Entsprechend wurde den Beklagten in dem Verfahren 14 O 261/16 auch untersagt, 116 Zitate aus dem Buch wörtlich oder sinngemäß zu veröffentlichen oder zu verbreiten. Die Kammer hatte dies bereits in einem vorangegangenen einstweiligen Verfügungsverfahren hinsichtlich 115 Zitaten entschieden (Az. 14 O 315/14). Da es sich bei einem Urteil im einstweiligen Verfügungsverfahren nur um eine vorläufige Entscheidung handelt, musste der Kläger den Unterlassungsanspruch nunmehr in einem sogenannten Hauptsacheverfahren weiter verfolgen, weil die einstweilige Verfügung sonst aufgehoben worden wäre. Ihre vorläufige Entscheidung hat die Kammer nunmehr auch im Hauptsacheverfahren inhaltlich bestätigt.

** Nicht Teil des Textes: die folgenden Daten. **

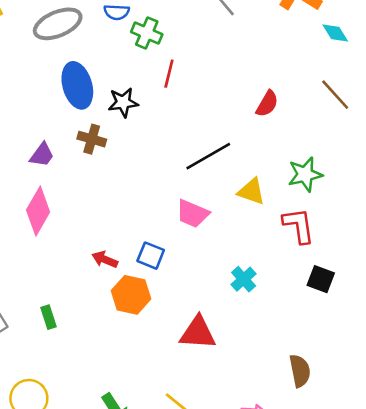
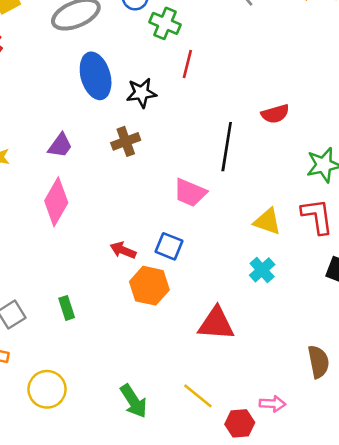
red semicircle: (267, 104) -> (275, 114), moved, turned 44
brown cross: (92, 139) -> (126, 141), moved, turned -36
black line: (208, 156) -> (227, 147), turned -51
yellow triangle: (251, 191) -> (267, 221), moved
pink trapezoid: (193, 214) -> (190, 193), moved

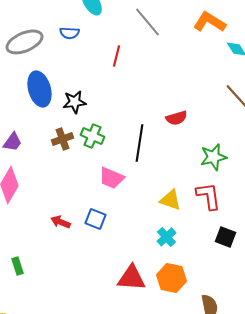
green cross: (165, 23) -> (92, 136), moved
red line: (187, 64) -> (116, 56), moved
orange hexagon: (149, 286) -> (171, 278), moved

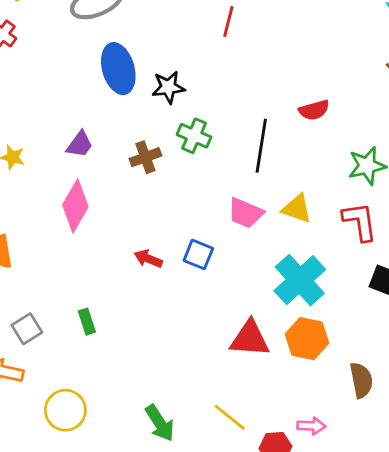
brown cross: (62, 139) -> (145, 157), moved
pink trapezoid: (111, 178) -> (245, 213), moved
yellow triangle: (170, 200) -> (297, 209), moved
cyan cross: (166, 237) -> (300, 280), size x1.8

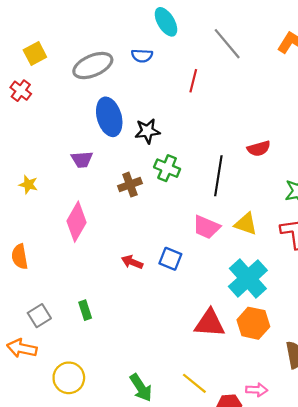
purple trapezoid: (80, 144) -> (82, 159), moved, turned 50

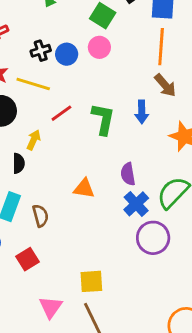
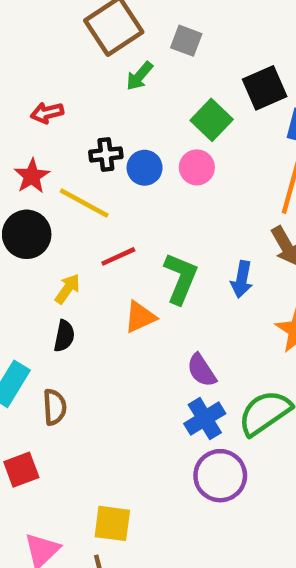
black semicircle: (19, 163) -> (64, 336), moved
purple semicircle: (128, 174) -> (202, 370), turned -35
orange triangle: (84, 188) -> (140, 317), moved, turned -45

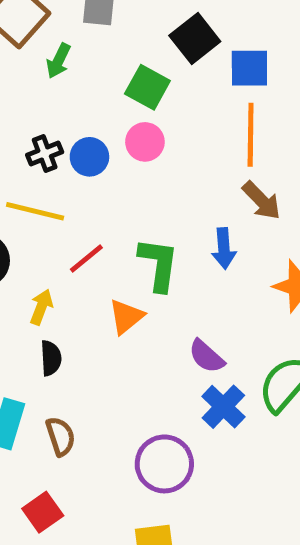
purple circle: (220, 476) -> (164, 464), moved

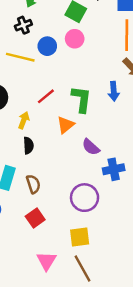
black cross: (45, 154) -> (23, 25), moved
yellow line: (35, 211) -> (20, 57), moved
purple semicircle: (206, 356) -> (91, 147), moved
blue cross: (223, 407) -> (114, 169), turned 35
red square: (43, 512) -> (35, 218), moved

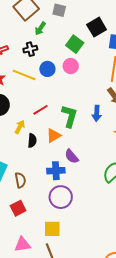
black semicircle: (28, 145) -> (32, 141), moved
blue cross: (114, 169) -> (56, 171), moved
pink triangle: (46, 261) -> (22, 244), turned 42

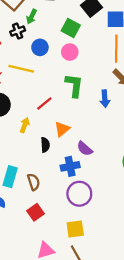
black cross: (30, 49) -> (18, 31), moved
blue circle: (47, 69) -> (40, 47), moved
green L-shape: (69, 116) -> (74, 85), moved
black semicircle: (32, 141) -> (45, 145), moved

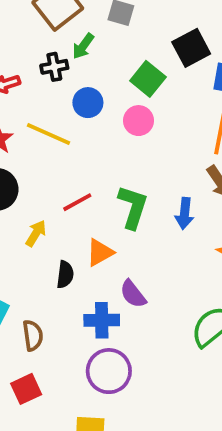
green L-shape: (74, 85) -> (133, 207), moved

In dem Verfahren 14 O 286/14, welches sich lediglich gegen Herrn Dr. Schwan richtet, hat die Kammer diesen verurteilt, Auskunft über Art, Umfang und Verbleib von Kopien der Tonbänder zu erteilen. In Ihrem Teilurteil sieht die Kammer einen entsprechenden Auskunftsanspruch des Klägers zur Vorbereitung eines späteren Herausgabeverlangens als gegeben an. Insoweit hatte sie bereits in einem vorangegangenen Prozess entschieden (bestätigt durch den Bundesgerichtshof; Az. V ZR  206/14), dass der Beklagte die Original-Tonbänder herauszugeben hat. Dies gilt nach Auffassung der Kammer gleichermaßen für schriftliche, digitale oder in sonstiger Form hergestellte Kopien.

Das Teilurteil stellt allerdings nur die erste Etappe in diesem Verfahren dar, da es die Klage auf Herausgabe lediglich vorbereitet (sog. Stufenklage). Zunächst hat der Beklagte auf Grundlage dieses Teilurteils – sobald es rechtkräftig ist – die entsprechende Auskunft zu erteilen. Im Anschluss daran kann der Kläger den Prozess fortführen und die Herausgabe der dann konkret zu bezeichnenden Kopien fordern.

Die Urteile sind nicht rechtskräftig. Gegen sie kann innerhalb eines Monats ab ihrer förmlicher Zustellung Berufung bei dem Oberlandesgericht Köln eingelegt werden.